WHAT TO DO ::
Lay out the entries as a Markdown table with the columns Row and Entry line, putting one line in each row with its row number and leaving out blank lines. Cover only the lines from the start of the entries up to and including the line with "Segundo turno das eleições acontece neste".

↓↓↓

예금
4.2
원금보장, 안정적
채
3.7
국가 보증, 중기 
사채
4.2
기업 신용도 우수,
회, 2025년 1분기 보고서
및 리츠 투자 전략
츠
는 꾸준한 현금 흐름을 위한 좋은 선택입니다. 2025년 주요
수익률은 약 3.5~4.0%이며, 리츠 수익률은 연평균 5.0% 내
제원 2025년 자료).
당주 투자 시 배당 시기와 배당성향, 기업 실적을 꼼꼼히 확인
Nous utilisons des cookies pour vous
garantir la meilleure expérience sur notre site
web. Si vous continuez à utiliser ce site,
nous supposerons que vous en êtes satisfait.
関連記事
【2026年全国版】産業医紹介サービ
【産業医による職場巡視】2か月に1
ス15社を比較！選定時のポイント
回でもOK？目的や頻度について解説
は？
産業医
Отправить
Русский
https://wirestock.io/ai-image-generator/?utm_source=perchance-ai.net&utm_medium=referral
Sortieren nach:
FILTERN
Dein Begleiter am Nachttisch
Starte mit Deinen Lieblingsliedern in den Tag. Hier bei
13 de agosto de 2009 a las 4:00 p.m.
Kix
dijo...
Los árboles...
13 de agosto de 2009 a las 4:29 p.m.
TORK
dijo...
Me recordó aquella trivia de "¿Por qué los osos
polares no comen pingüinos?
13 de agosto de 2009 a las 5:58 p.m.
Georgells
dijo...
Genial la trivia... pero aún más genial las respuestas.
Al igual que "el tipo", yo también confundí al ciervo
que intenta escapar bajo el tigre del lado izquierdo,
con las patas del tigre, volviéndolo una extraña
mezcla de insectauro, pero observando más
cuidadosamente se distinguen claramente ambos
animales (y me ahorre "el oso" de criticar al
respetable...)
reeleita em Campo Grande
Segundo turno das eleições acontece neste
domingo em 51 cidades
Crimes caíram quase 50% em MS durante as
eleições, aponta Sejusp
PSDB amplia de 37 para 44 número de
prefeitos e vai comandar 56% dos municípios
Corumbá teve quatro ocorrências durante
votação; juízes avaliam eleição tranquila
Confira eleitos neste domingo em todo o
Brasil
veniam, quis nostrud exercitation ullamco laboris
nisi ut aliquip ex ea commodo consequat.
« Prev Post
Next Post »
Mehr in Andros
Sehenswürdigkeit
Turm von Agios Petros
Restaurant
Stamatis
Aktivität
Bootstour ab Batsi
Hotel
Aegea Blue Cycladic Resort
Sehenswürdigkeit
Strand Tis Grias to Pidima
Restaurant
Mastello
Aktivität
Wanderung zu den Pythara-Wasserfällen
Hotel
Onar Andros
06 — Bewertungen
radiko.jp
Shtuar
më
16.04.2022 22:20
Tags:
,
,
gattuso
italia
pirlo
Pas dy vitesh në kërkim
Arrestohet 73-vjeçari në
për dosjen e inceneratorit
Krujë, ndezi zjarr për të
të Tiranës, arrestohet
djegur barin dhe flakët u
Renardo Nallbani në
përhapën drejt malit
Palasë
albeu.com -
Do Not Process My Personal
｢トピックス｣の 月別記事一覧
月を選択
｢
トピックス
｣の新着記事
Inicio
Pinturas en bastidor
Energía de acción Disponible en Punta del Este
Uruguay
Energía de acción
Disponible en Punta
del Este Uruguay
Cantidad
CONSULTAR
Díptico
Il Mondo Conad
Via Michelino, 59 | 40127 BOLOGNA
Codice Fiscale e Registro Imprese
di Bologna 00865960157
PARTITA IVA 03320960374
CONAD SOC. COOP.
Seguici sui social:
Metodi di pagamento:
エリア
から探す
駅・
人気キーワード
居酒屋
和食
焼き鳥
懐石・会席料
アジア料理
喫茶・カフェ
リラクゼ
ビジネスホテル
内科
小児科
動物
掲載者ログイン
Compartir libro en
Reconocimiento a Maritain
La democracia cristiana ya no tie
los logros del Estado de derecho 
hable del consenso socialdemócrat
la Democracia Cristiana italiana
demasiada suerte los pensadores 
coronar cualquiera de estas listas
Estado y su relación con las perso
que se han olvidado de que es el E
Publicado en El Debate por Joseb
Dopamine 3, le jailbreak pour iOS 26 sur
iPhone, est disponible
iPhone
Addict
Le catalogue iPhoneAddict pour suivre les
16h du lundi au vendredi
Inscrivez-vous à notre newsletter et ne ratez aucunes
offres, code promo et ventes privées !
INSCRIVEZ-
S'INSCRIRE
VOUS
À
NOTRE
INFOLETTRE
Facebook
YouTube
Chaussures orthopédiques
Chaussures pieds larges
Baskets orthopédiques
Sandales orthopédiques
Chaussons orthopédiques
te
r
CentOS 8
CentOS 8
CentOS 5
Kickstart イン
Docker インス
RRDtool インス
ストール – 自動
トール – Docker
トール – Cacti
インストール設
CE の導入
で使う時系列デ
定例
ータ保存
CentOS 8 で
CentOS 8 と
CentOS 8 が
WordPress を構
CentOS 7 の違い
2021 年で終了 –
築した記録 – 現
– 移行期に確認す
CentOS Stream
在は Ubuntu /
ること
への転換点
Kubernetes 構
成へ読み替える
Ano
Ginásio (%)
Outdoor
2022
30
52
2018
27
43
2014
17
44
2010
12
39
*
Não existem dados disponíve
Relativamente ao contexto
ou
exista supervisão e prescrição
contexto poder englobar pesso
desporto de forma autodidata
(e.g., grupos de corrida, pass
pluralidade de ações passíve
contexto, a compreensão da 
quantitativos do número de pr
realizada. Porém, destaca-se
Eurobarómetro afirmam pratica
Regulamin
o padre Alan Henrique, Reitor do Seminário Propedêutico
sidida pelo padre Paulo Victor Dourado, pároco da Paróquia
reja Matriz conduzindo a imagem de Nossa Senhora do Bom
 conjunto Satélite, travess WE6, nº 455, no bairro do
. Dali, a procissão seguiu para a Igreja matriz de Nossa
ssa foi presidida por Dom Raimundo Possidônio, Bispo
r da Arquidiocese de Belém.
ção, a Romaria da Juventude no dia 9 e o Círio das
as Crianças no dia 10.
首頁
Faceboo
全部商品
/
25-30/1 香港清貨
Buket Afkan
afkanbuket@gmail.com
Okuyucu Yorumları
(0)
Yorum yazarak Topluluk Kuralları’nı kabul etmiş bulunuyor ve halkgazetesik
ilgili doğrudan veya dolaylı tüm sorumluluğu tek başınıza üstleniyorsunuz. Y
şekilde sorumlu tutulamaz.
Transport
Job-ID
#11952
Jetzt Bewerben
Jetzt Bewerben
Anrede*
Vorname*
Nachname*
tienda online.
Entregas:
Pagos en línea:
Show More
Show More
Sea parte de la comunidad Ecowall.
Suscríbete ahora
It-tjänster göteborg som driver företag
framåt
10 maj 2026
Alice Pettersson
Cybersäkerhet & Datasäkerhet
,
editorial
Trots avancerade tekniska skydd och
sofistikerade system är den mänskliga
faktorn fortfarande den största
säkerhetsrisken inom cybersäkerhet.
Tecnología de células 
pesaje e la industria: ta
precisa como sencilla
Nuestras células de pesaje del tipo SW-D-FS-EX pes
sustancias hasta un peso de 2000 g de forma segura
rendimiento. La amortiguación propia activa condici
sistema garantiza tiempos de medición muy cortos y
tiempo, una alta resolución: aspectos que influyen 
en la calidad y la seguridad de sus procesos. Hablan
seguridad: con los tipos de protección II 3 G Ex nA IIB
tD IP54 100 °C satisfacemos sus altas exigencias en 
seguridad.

↑↑↑

OUTPUT OF THE EXERCISE ::
| Row | Entry line |
|---|---|
| 1 | 예금 |
| 2 | 4.2 |
| 3 | 원금보장, 안정적 |
| 4 | 채 |
| 5 | 3.7 |
| 6 | 국가 보증, 중기  |
| 7 | 사채 |
| 8 | 4.2 |
| 9 | 기업 신용도 우수, |
| 10 | 회, 2025년 1분기 보고서 |
| 11 | 및 리츠 투자 전략 |
| 12 | 츠 |
| 13 | 는 꾸준한 현금 흐름을 위한 좋은 선택입니다. 2025년 주요 |
| 14 | 수익률은 약 3.5~4.0%이며, 리츠 수익률은 연평균 5.0% 내 |
| 15 | 제원 2025년 자료). |
| 16 | 당주 투자 시 배당 시기와 배당성향, 기업 실적을 꼼꼼히 확인 |
| 17 | Nous utilisons des cookies pour vous |
| 18 | garantir la meilleure expérience sur notre site |
| 19 | web. Si vous continuez à utiliser ce site, |
| 20 | nous supposerons que vous en êtes satisfait. |
| 21 | 関連記事 |
| 22 | 【2026年全国版】産業医紹介サービ |
| 23 | 【産業医による職場巡視】2か月に1 |
| 24 | ス15社を比較！選定時のポイント |
| 25 | 回でもOK？目的や頻度について解説 |
| 26 | は？ |
| 27 | 産業医 |
| 28 | Отправить |
| 29 | Русский |
| 30 | https://wirestock.io/ai-image-generator/?utm_source=perchance-ai.net&utm_medium=referral |
| 31 | Sortieren nach: |
| 32 | FILTERN |
| 33 | Dein Begleiter am Nachttisch |
| 34 | Starte mit Deinen Lieblingsliedern in den Tag. Hier bei |
| 35 | 13 de agosto de 2009 a las 4:00 p.m. |
| 36 | Kix |
| 37 | dijo... |
| 38 | Los árboles... |
| 39 | 13 de agosto de 2009 a las 4:29 p.m. |
| 40 | TORK |
| 41 | dijo... |
| 42 | Me recordó aquella trivia de "¿Por qué los osos |
| 43 | polares no comen pingüinos? |
| 44 | 13 de agosto de 2009 a las 5:58 p.m. |
| 45 | Georgells |
| 46 | dijo... |
| 47 | Genial la trivia... pero aún más genial las respuestas. |
| 48 | Al igual que "el tipo", yo también confundí al ciervo |
| 49 | que intenta escapar bajo el tigre del lado izquierdo, |
| 50 | con las patas del tigre, volviéndolo una extraña |
| 51 | mezcla de insectauro, pero observando más |
| 52 | cuidadosamente se distinguen claramente ambos |
| 53 | animales (y me ahorre "el oso" de criticar al |
| 54 | respetable...) |
| 55 | reeleita em Campo Grande |
| 56 | Segundo turno das eleições acontece neste |